Working with autistic people often presents challenges for the counsellor that include accepting differences in communication, literal interpretation, general misunderstandings (from both client and counsellor), sensory processing differences that need to be considered, that autistic people process verbal information differently and coping with new people and situations can be challenging.
When choosing a therapist, a therapist should have experience working with autistic people but, more importantly, should demonstrate significant levels of acceptance that go far beyond unconditional positive regard. A therapist also needs to consider that autistic brains are wired differently, that skills and strategies often need to be taught explicitly and that when learning new approaches to difficult situations, practice is needed. It is therefore important to consider all the skills and theoretical underpinnings of PCT to ensure a therapist truly knows their client and adapts CBT approaches to suit the individual.

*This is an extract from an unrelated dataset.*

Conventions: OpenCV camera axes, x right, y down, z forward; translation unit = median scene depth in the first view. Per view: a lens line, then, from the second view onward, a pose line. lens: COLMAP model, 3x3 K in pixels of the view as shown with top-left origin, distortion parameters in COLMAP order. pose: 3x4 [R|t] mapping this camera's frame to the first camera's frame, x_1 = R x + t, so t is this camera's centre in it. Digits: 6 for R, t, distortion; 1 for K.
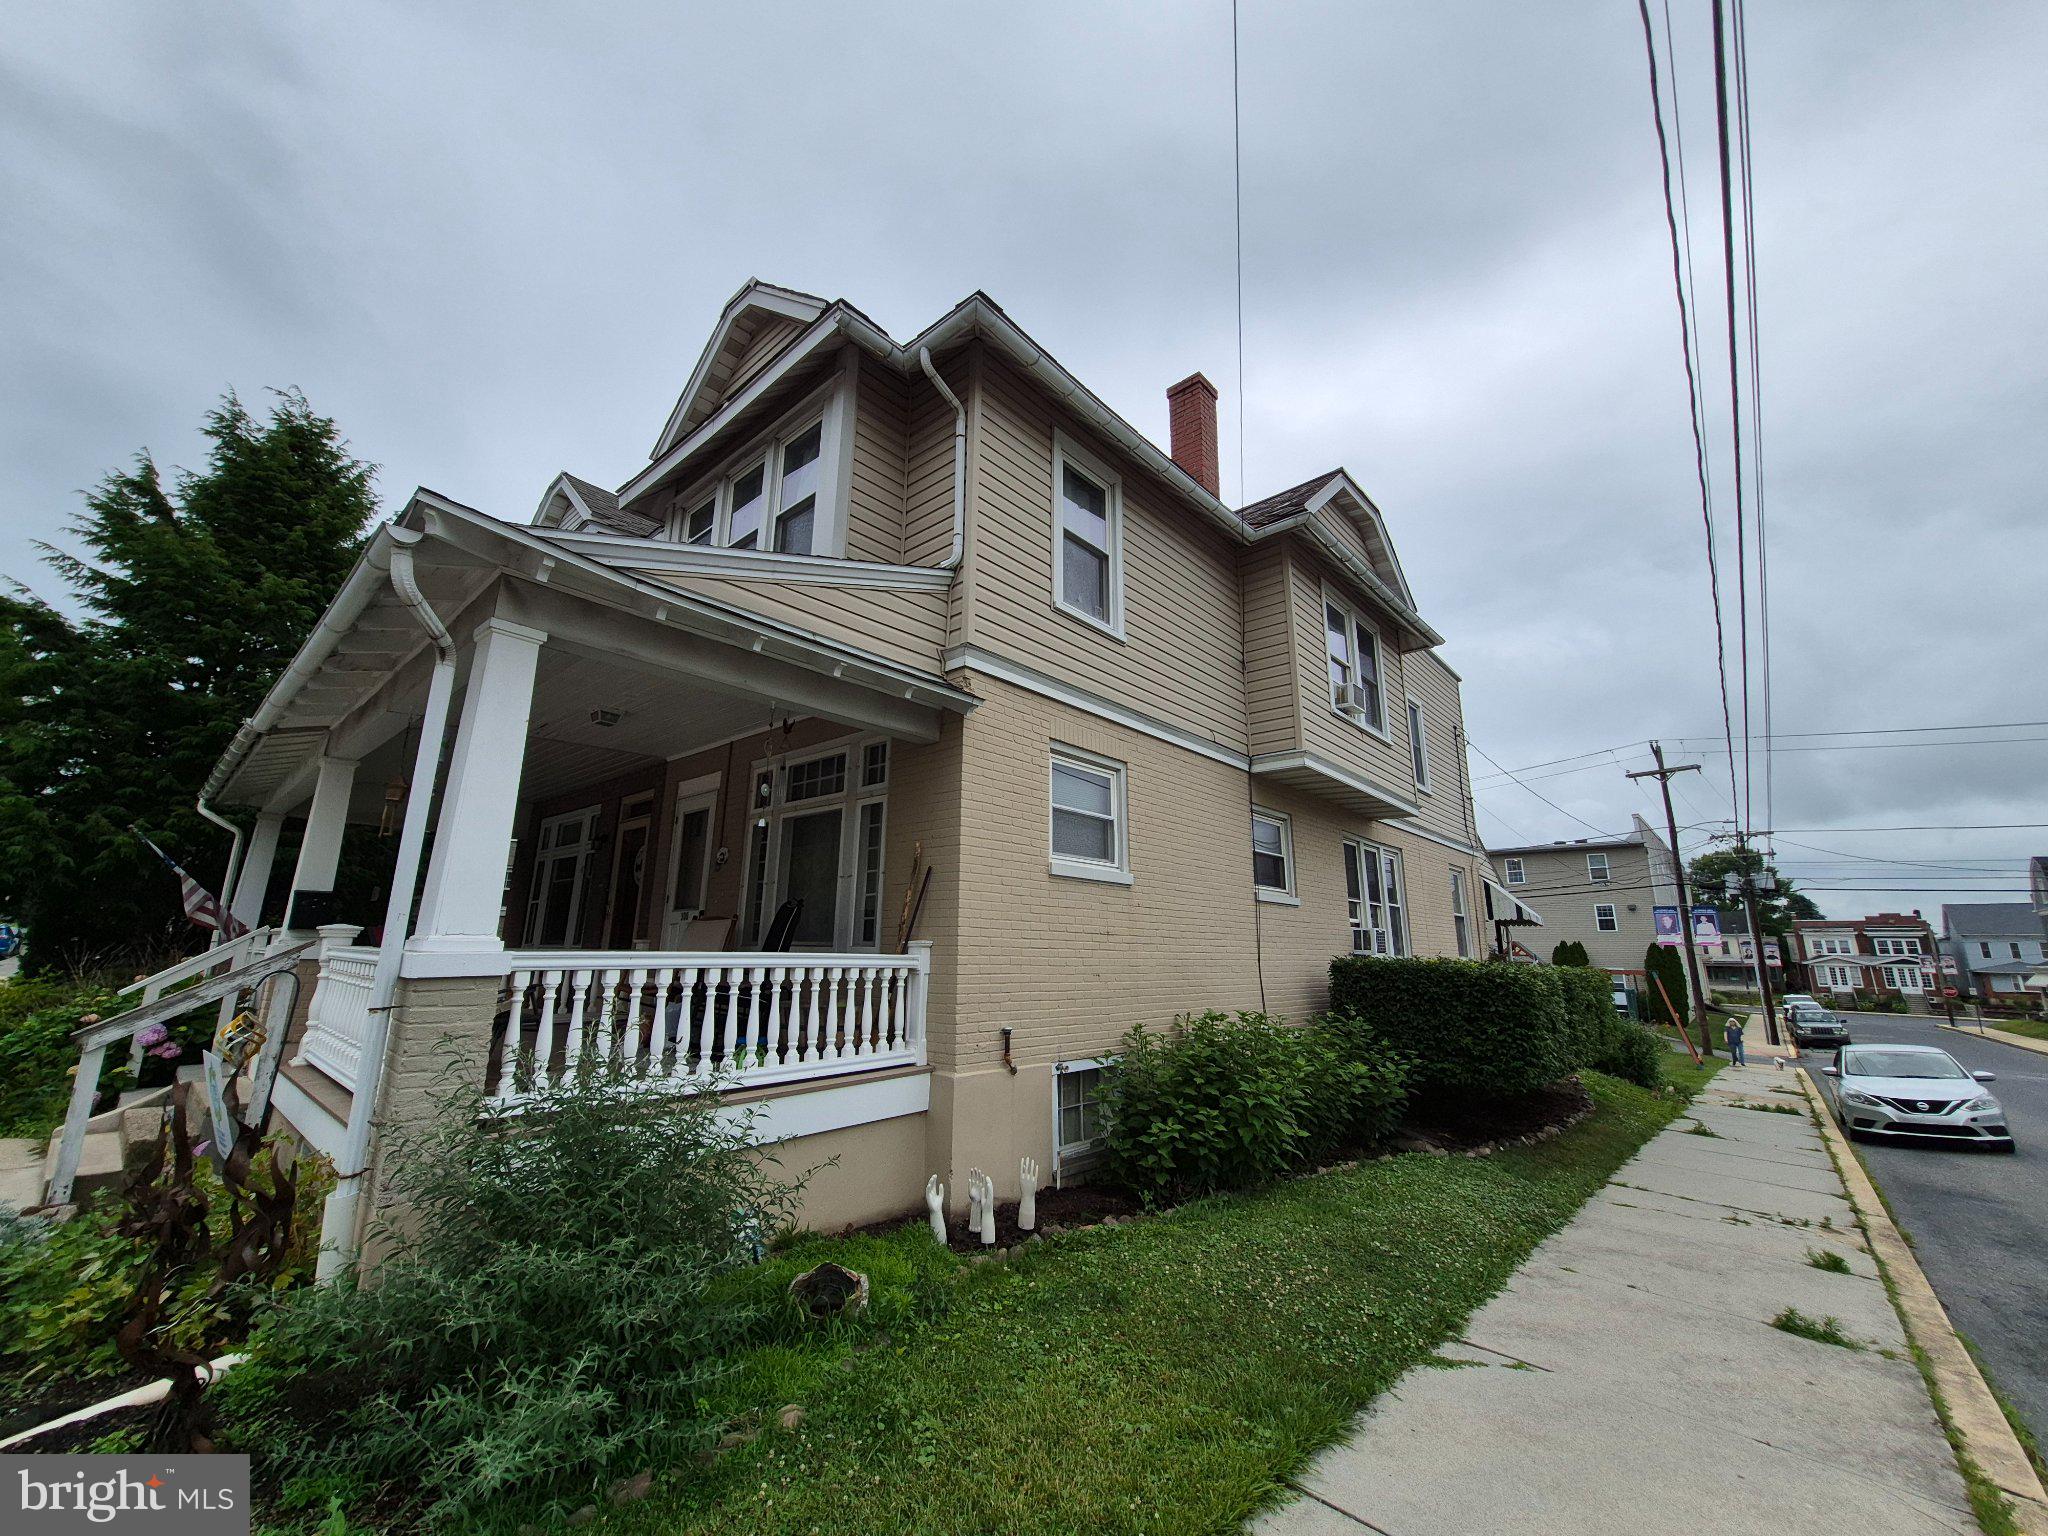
lens RADIAL K [[798.6, 0, 1019.3], [0, 798.6, 763.7], [0, 0, 1]] dist [0.003307, 0.000304]
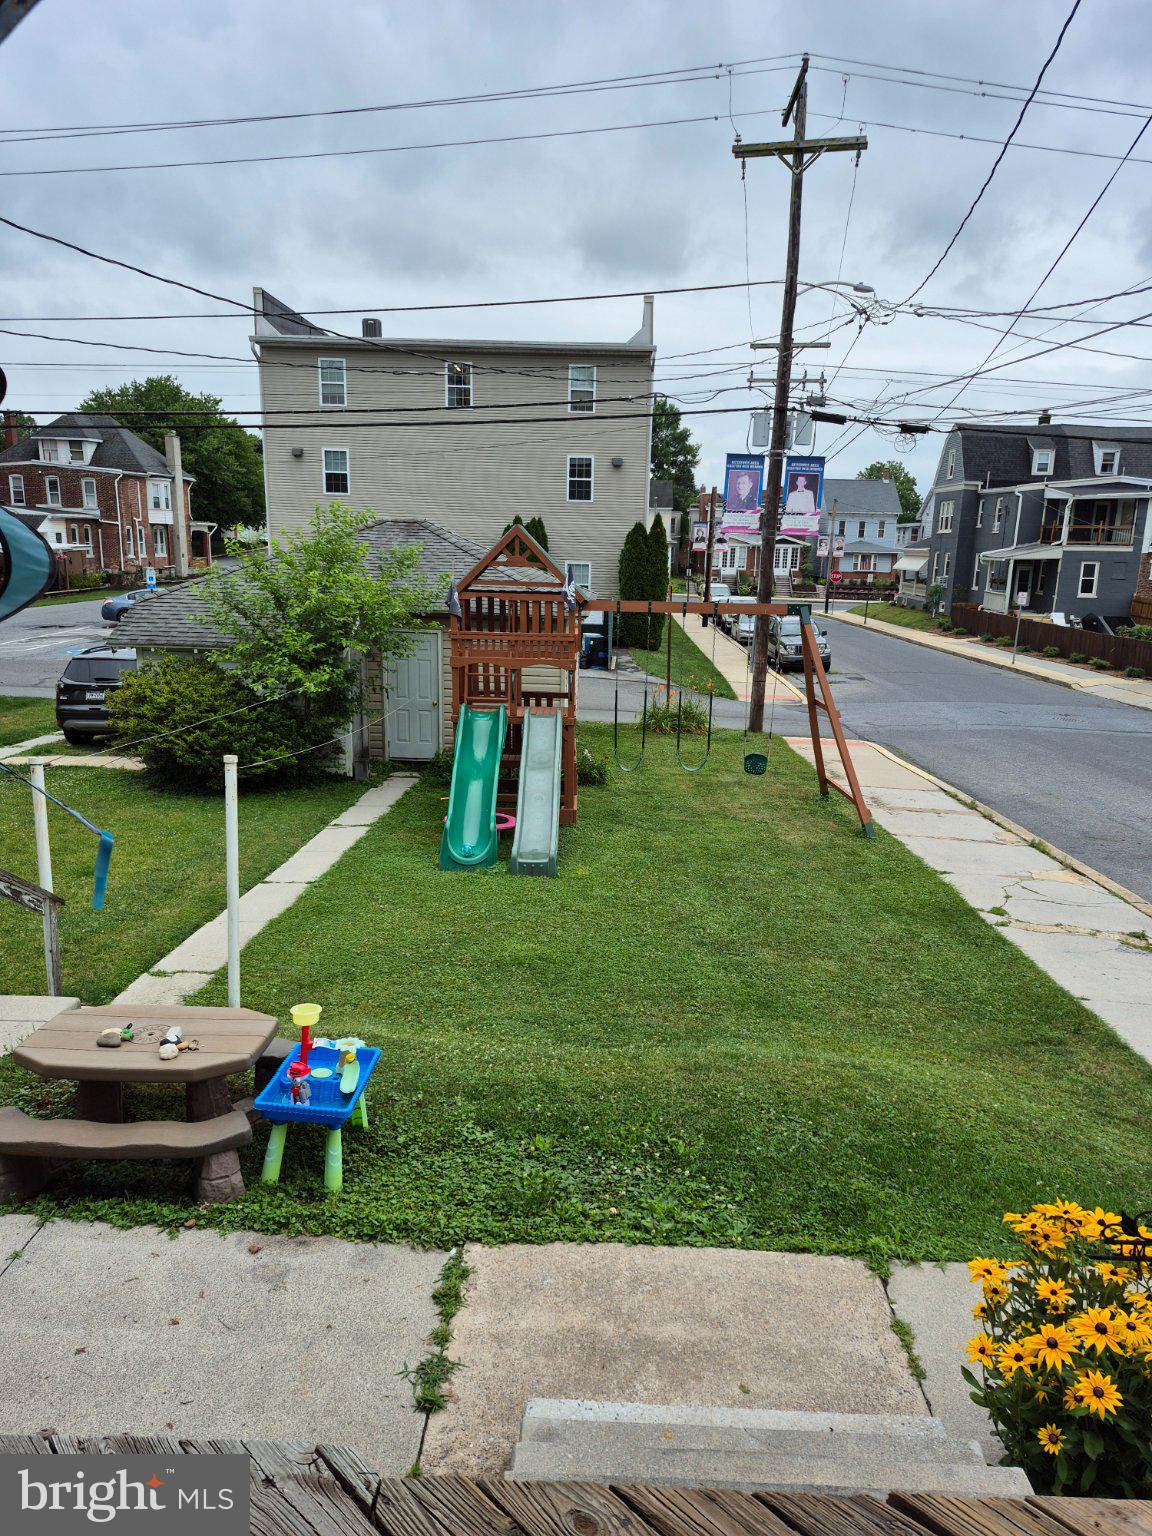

It is also vitally important a therapist introduces CBT strategies to the sessions when the client is ready but in a non-confrontational, creative and autism-friendly way, recognising if the client struggles to practice outside of session times, anxiety or autism-related fatigue may be the cause – not a reluctance to engage.
Finally, the most important thing to consider is to encourage therapists to tailor their interventions to suit the skills and not the deficits of the autistic people they are working with.